A Photo That Almost Didn't Happen
Pictures like this are still few and far between. They are not exactly easy to take. In fact, we almost didn't get this one. Sagan lobbied for it early in the Voyager 1 mission. But others objected that taking it might fry the spacecraft's camera. That's because the Earth is so close to our extremely bright sun. "There was a reluctance to take any kind of risk when we would point back towards the sun; we didn't want to accidentally damage the cameras in any way," says Hansen-Koharcheck.
"Oh, there was a lot of debate as to what its value would be," recalls Edward Stone, who was — and still is — the chief scientist for the Voyager mission. "It was not a scientific image. It was really, I think, an image to sort of declare that here, for the first time we could take such an image, and second of all it provided a new perspective of Earth and its place in our solar neighborhood."
But the idea was shelved for years, as Voyager 1 flew through the solar system and did its science, sending images back from Saturn and Jupiter.
In 1989, the mission was winding down — some staff was going to leave. And Sagan made a last-minute request to please, please, take this unique photo before the opportunity disappeared forever. The decision went to the top levels of NASA "because it was going to extend the mission in terms of imaging capability for an additional six months or so and that of course did cost money," explains Stone.
"I did get a visit from Carl Sagan. We talked about a lot of things. And somewhere in that conversation he mentioned this idea," recalls the then-head of NASA, retired Vice Adm. Richard Truly. "I thought, heck, with Voyager so far away, if it could turn around and take a picture of the different planets including the Earth, that that would really be cool. And so I was a great advocate of it, although I can't take any credit for it."
In 1990, late on Feb. 13 — or on Valentine's Day, in the time zone used by the Voyager 1 team — the spacecraft turned its cameras to Earth.
A Relatively Tiny Object In The Vastness Of Space
Later, the image was released to the world to great fanfare.

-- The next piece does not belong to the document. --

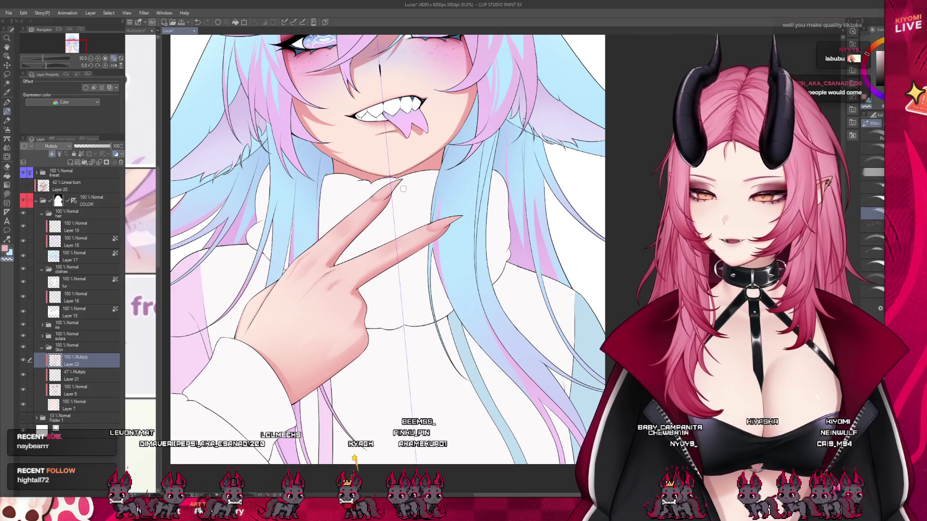
- Add Layer 9 from the Skin folder to the selection alongside Layer 22
{"action": "scroll", "coordinate": [403, 189], "scroll_direction": "up", "scroll_amount": 4}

But it never really captured the popular imagination like the famous Apollo images.
"I think it was hard — it's still hard — to get really your head around the fact that our solar system is so immense, compared to Earth," says Stone.
To get the full impact of this photo, Stone says, you really have to see it up on a wall, as part of large panorama that Voyager 1 took of the solar system's distant planets.
NASA's Jet Propulsion Lab used to have just such a display with the full mosaic of photos posted up in an auditorium, says Hansen-Koharcheck. "And to show the whole thing it covered, oh, I don't know, 12 or 14 feet," she says — of mostly empty black space, with just a few pinpricks of light showing the planets. One of them was labeled Earth.
"One of the guys that took care of that display told me one time that he was forever having to replace that picture," says Hansen-Koharcheck, "because people would come up to look at it and they would always touch the Earth."
Voyager 1 is now about three times farther away than it was 20 years ago, says Stone. The spacecraft still routinely phones home, although its cameras no longer take photos. But if it could send back another picture, the little dot that is Earth would look even fainter and even smaller.